Religion and god are quite polarizing topics in today’s world, and in many settings taboo even to mention. However since we at The Greatest Never love controversial and taboo subjects we’re going to talk about it.
For the first 17 or so years of my life, I maintained a materialist and agnostic view of the world. This however would fail to carry over into adulthood as my belief in god, or the universe quickly became a central part of my existence.
I do not follow any specific religion, though if I did it would probably have to be Hinduism. My beliefs have however been influenced by a number of other religious systems as well, most notably Christianity, Islam, and Occultism.
So when did I become a believer? Well it didn’t happen over night that’s for sure. I started to question my beliefs (or lack thereof) during my first semester at the University at SUNY Plattsburgh.
The first friend I made on campus was at the time a devout Muslim. I had never met a Muslim before, but as a fairly open minded person I became very curious and interested in his beliefs. I admired his dedication to what he believed in, and the many convictions he took upon himself as a result. This ignited an interest in religion that I never really had before. Up until that point everything I believed was oriented around politics and sociology, but he began to open me up to a world beyond the material. I still love politics but my spiritual beliefs have changed the ways I view it.
I asked him how he found Islam, he explained that he had explored every major religion and that this was the only one that had made sense to him. I admired this as well, and have done similar things with political theories. I had immense respect for the fact that he didn’t just allow himself to be spoon fed the first religion he came across, taking time to explore, compare, and analyze all of the options at hand.

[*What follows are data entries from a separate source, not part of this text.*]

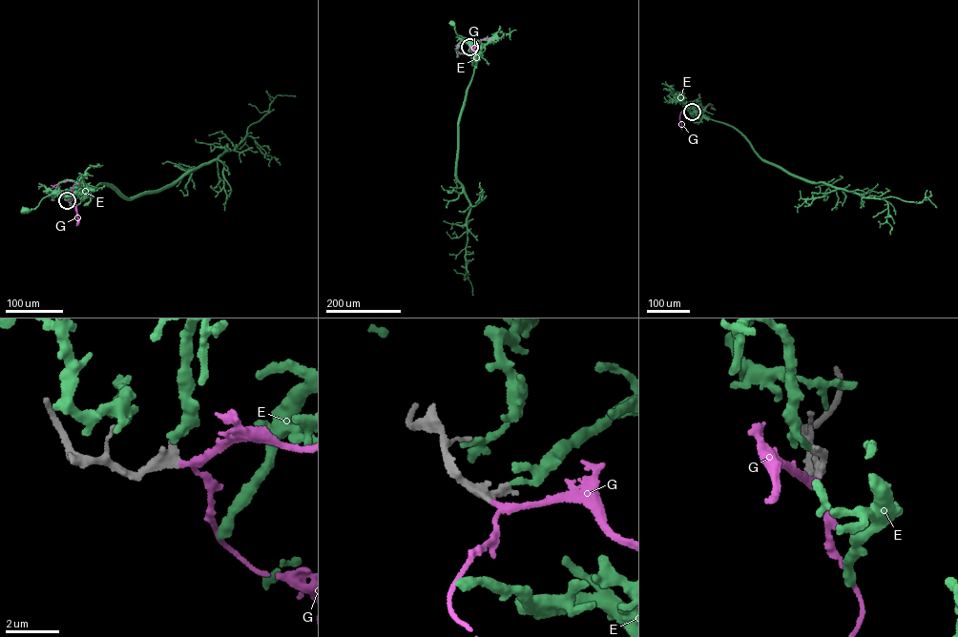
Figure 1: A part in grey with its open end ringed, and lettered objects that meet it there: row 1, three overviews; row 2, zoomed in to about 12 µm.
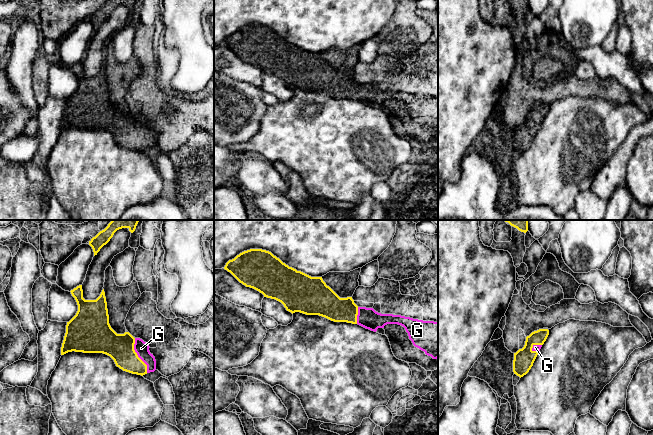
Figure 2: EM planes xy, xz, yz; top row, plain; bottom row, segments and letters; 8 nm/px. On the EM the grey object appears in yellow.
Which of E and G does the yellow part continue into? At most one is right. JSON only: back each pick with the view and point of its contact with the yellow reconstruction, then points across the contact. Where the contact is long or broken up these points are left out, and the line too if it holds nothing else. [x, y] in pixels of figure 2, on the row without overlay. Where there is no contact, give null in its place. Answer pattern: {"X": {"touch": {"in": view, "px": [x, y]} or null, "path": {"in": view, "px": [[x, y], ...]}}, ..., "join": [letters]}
{"G": {"touch": {"in": "xy", "px": [137, 131]}, "path": {"in": "xy", "px": [[120, 123], [129, 130], [137, 131], [141, 124]]}}, "join": ["G"]}

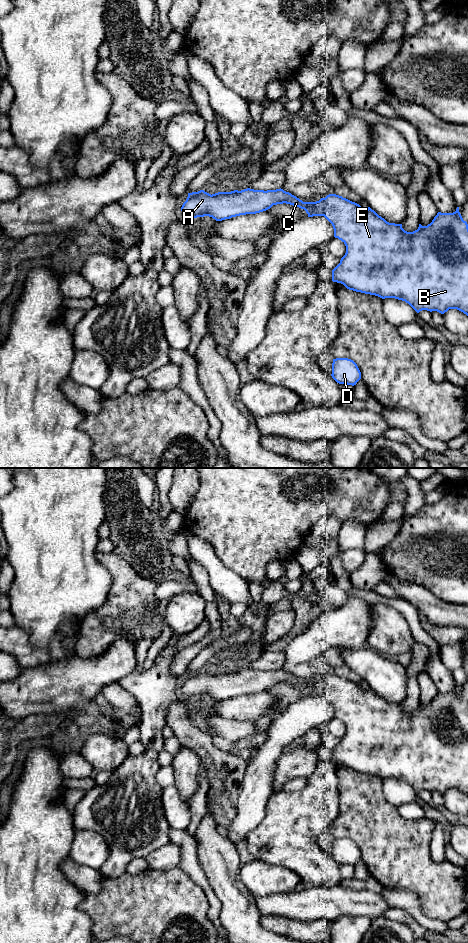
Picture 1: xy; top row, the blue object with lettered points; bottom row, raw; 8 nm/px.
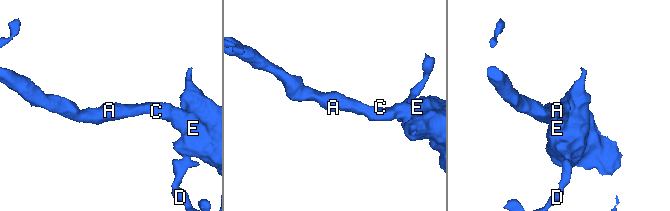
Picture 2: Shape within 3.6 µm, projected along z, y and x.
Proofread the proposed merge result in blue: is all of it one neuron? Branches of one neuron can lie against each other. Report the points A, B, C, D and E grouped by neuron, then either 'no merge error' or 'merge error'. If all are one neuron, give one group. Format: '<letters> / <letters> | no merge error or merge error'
A B C D E | no merge error

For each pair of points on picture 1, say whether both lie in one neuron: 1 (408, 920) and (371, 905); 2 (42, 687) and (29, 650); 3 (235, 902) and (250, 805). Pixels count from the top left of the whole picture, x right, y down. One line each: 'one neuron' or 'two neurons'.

We would debate constantly, but the more we put our ideas against each other the more I began to realize that in many respects he was right. I don’t totally agree with the principals of Islam. As an egalitarian the way they treat women doesn’t sit right with me. As someone with many friends in the LGBT community I found myself unable to take any stance that looks down upon them.
This caused me to gravitate towards Hinduism, I felt it was more egalitarian in it’s propositions, as it has both male and female images of god, and while I’m sure it isn’t encouraged, I never found anything saying that homosexuals should be punished or shunned in my time studying the Vedas.
In fact I hardly found any rules at all aside from remaining faithful to the divine and treating the world around you in the same manner that you would like the world to treat you. From then on I found myself becoming deeply entrenched in religious thought. As an anarchist my beliefs had previously been “No gods, no masters” However this quickly shifted to: God is the only master. Ironically I found this to pair great with anarchism, because it rejects all authority besides the will of god.
So what kind of god do I believe in? One that is Omnipresent, Omnipotent, Benevolent, Androgynous and mysterious. I believe that god has a plethora of forms, however they are all just different manifestations of the same god. I also believe god can speak through any person at any given time as well as will Itself into peoples art, writing, music etc, in order to indirectly communicate with the material world. I believe the divine to not only be stranger than we imagine, but stranger than we CAN imagine.
I also believe in reincarnation, however with a weird twist. I believe we are continuously reincarnated up to a certain point. I believe with each reincarnation we get closer and closer to our eternal existence. This eternal existence is one of our own creation. I believe people who create fictional worlds such as J.R.R Tolkien’s Middle earth used in the lord of the rings series, are at the last stage of their reincarnation cycle and that they will go on to inhabit and rule over their fictional worlds when they pass.
I believe in Carl Jung’s collective unconscious, meaning that we all stem from one interconnected soul. I believe in Individuality as well in the form of spirits. While we all share one interconnected soul, many have individual spirits which guide and influence our decisions regardless of if we know of it’s existence.
Karma is also a central part of my belief, I believe any deed good or bad will reap an equal consequence. Though through prayer, humility, meditation, introspection, kindness, hard work and charity, one may be liberated from the clutches of karma.